### Text excerpt
******************************

Just as story telling can portray the truth with an accurate accounting of the facts, it could just as easily become fiction with a few changes. Fake and manipulated photographs began circulating no longer after the invention of photography.

When photography was first invented, it overwhelming power came from the fact that it recorded nature more realistically than any other art form had ever done before. What happened to that, though?

Correcting, manipulating and enhancing images in Photoshop (or any other image editing program), we must deal with question of both ethics and aesthetics. Ethics are a set of rules that we invent that define what we think is good and bad. Aesthetics, on the other hand, deal with the nature of beauty, art and taste, and things that are pleasing in appearance.

With digital processing, there is almost no limit to what can be done to an image, and many things are done to images with the best intentions. The problem is that the pursuit of aesthetics often violates our ethics.

******************************

### Questions to answer
(a) Retype the stretch of the photo manipulation text from "Just as story" through "pleasing in appearance.", keeping every word and mark unchanged.
(b) Please carry on the photo manipulation text, picking up right after its final sentence.

******************************

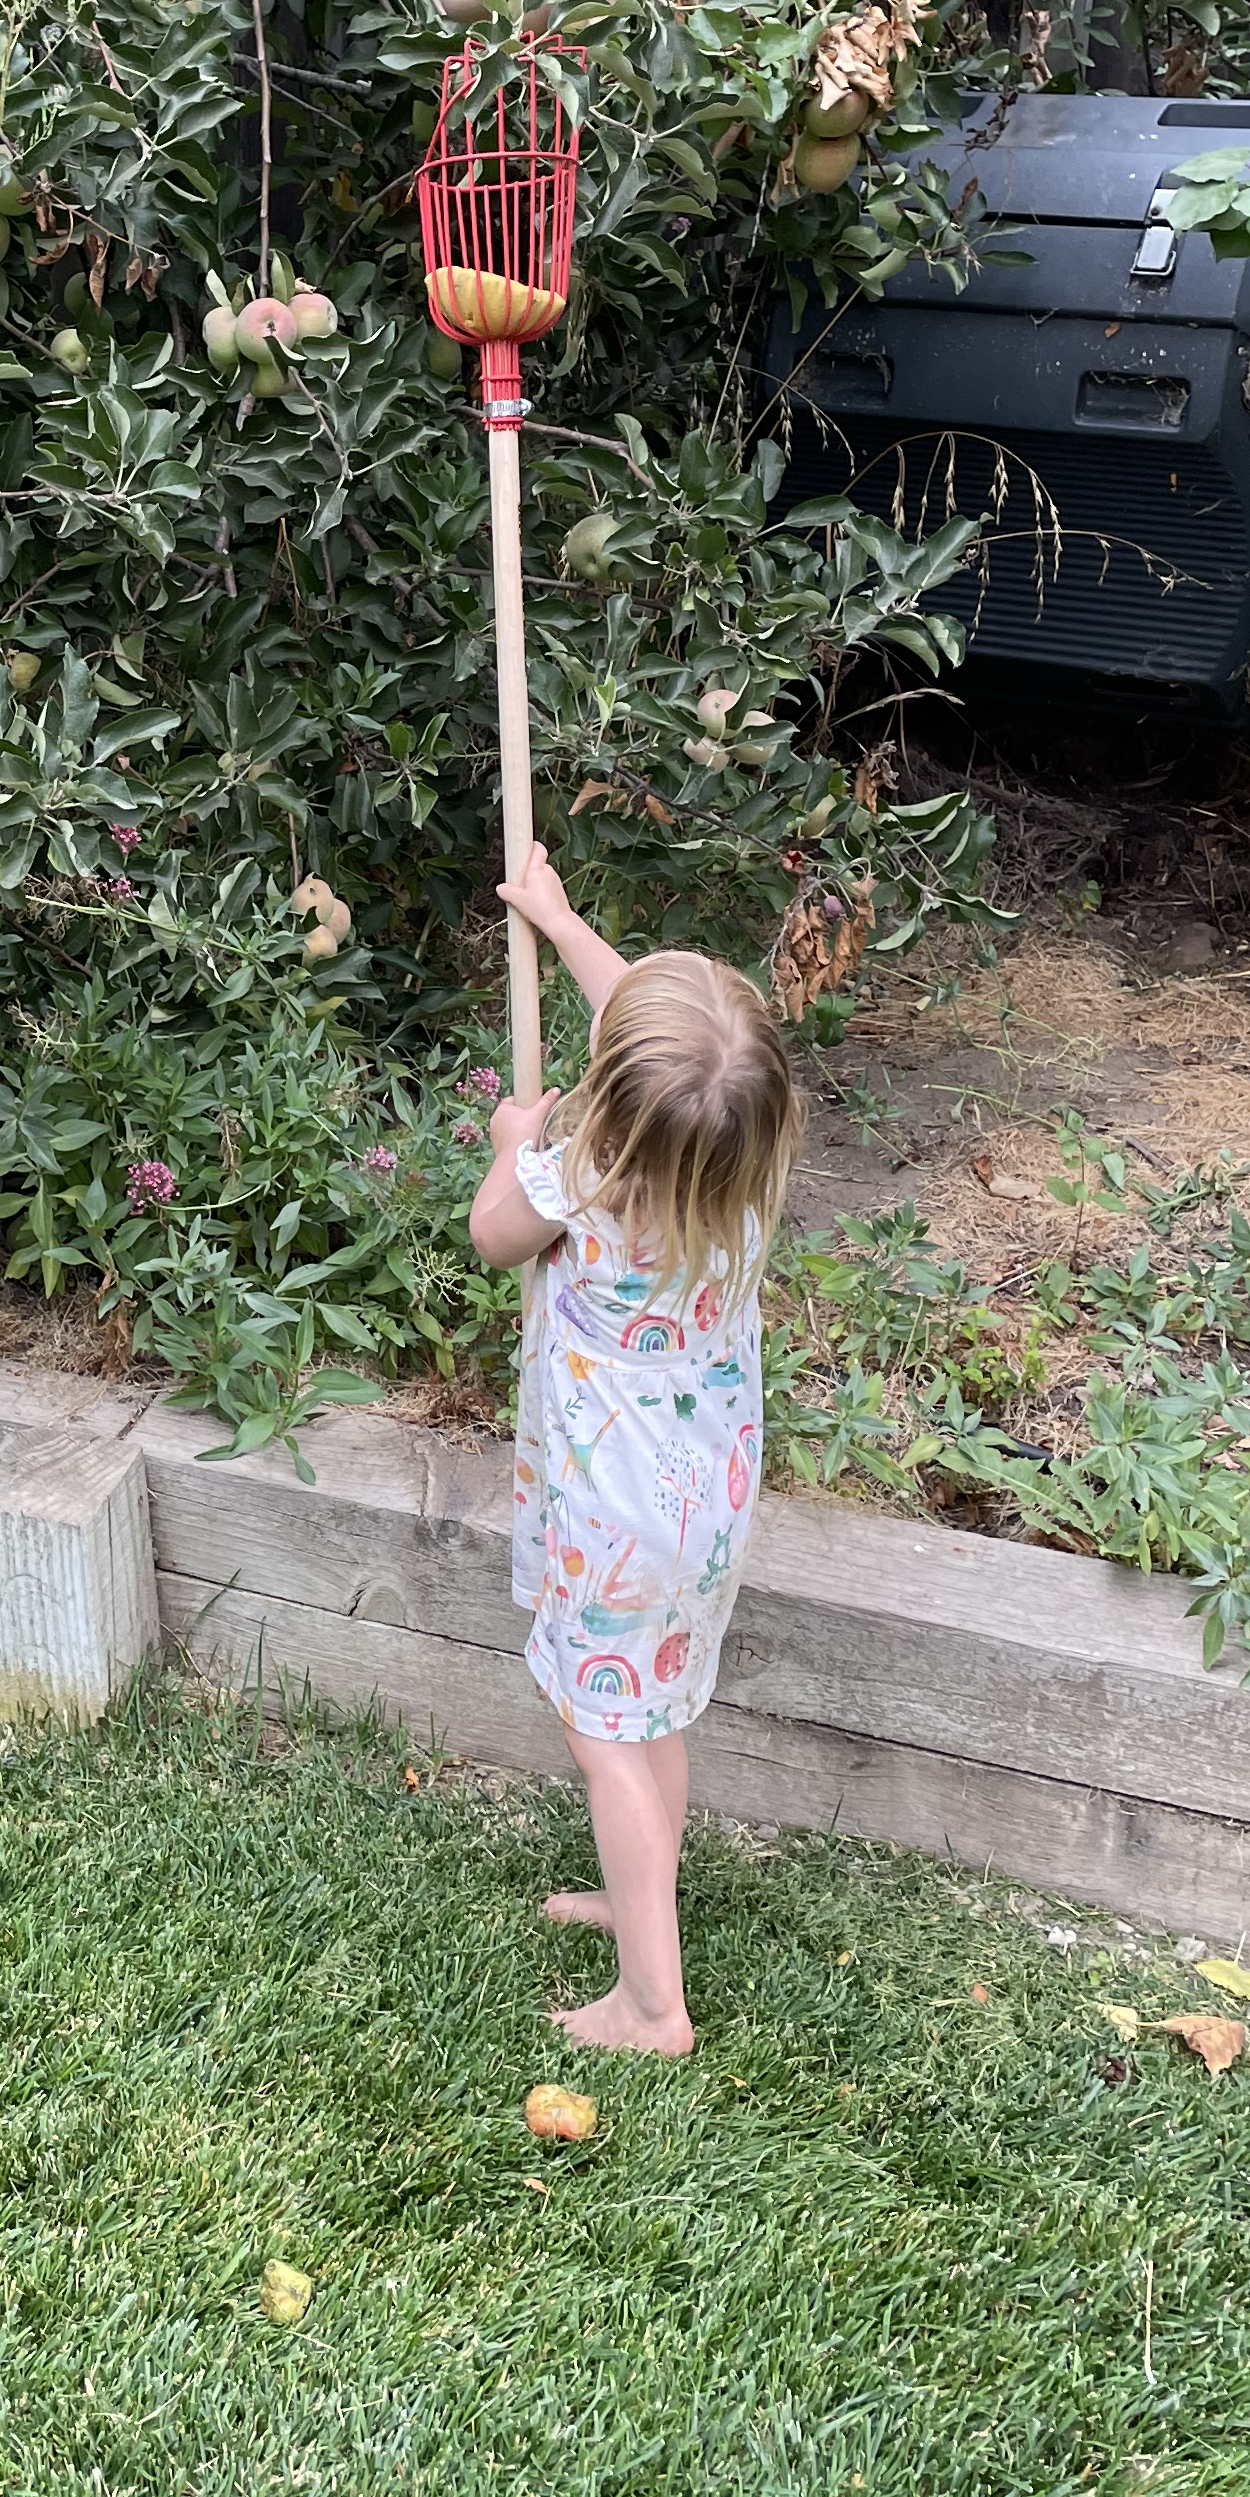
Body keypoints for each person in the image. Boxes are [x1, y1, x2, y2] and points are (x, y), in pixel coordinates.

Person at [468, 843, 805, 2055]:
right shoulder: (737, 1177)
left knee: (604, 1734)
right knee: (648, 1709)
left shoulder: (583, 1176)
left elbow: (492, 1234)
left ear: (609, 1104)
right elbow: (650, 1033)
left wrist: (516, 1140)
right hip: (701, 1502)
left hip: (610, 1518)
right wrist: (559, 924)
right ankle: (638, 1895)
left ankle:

******************************

### Answers to the exercise
(a)
Just as story telling can portray the truth with an accurate accounting of the facts, it could just as easily become fiction with a few changes. Fake and manipulated photographs began circulating no longer after the invention of photography.

When photography was first invented, it overwhelming power came from the fact that it recorded nature more realistically than any other art form had ever done before. What happened to that, though?

Correcting, manipulating and enhancing images in Photoshop (or any other image editing program), we must deal with question of both ethics and aesthetics. Ethics are a set of rules that we invent that define what we think is good and bad. Aesthetics, on the other hand, deal with the nature of beauty, art and taste, and things that are pleasing in appearance.

(b)
Changes can be made to images that are undetectable, so much so that there is now discussion that photographs will no longer be allowed as evidence in courts of law. Viewers know full well that anything can be done to an image these days.

If you add something that wasn’t there in the original scene in movies, you’ve crossed the line from a documentary art form into a fictional one. This may or may not be OK in some cases, depending on what your purpose is. So, when it comes down to it, the important questions when we manipulate an image are, why are we doing this, and what are our purposes and intentions?

In the end, manipulation of photos becomes a problem and a question of ethics when the artist or photographer leis about his motivations, methods, an conclusions and presents images with the purpose of intentionally deceiving the viewer.